# Value Of Early Starrett Vernier Caliper?



## Wreck™Wreck (Jul 16, 2016)

I have something interesting that I wish to sell yet have no idea what it is worth, I suspect that old tool collectors such a yourselves may have some ideas.

I have been a working machinist for the last 25 years and have never used this tool and do not ever see using it in the future.

5" Starrett vernier caliper from the 40's/50's by Starrett with  A. Worrall engraved on it along with L.S. Starrett Co., I suspect that this was some sort of employee award or gift.
Original wood box lined with velvet, pristine condition aside from the fact that my Grandfather engraved his name on everything that he owned.

I also have no idea what or whom A. Worrall was or is, someone here may know the answer. It is extremely well made as are all Starrett tools yet so small that the scale is unreadable without Superman's eyes, this may be a result of my vision failing this late in the game (-:


----------



## Hidyn (Jul 17, 2016)

Good info, I've been looking into buying one, buying used would save me a lot of money, especially if it's also buying better!


----------



## Uglydog (Jul 17, 2016)

The "A Worrrell" engraving is well done!
Is it stamped? Or perhaps it was done on an actual letter engraver/
Daryl 
MN


----------



## GLCarlson (Jul 19, 2016)

Leaving aside the crazies, prices on e-bay are around 30-40 bucks. Or higher to much higher,  but that depends on finding a buyer dazzled by claims of rarity, Starrett, and such.

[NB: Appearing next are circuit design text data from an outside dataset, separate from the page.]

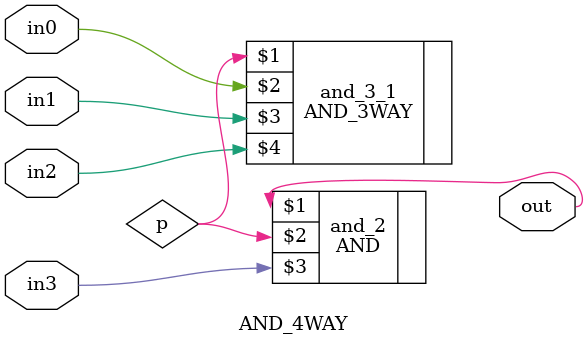
<source format=v>
module AND_4WAY(out,in0,in1,in2,in3);
output out;
input in0,in1,in2,in3;
wire p;
AND_3WAY and_3_1(p,in0,in1,in2);
AND and_2(out,p,in3);
endmodule

</source>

For day to day use, my 122 sits in its box. A Fowler with lcd readout is what's on the bench. Much easier to use.


----------



## 4GSR (Jul 21, 2016)

Wreck,

If you want to sell this item, please place an ad in the classified section of the forum.

"Just a reminder, premium subscribers ($20 year) can now post in the forum for free.
All of the free ads you want for the whole year.
The classifieds are only 2% of the value.
No one is being "held up". Nels"

Thread is now locked. Ken


----------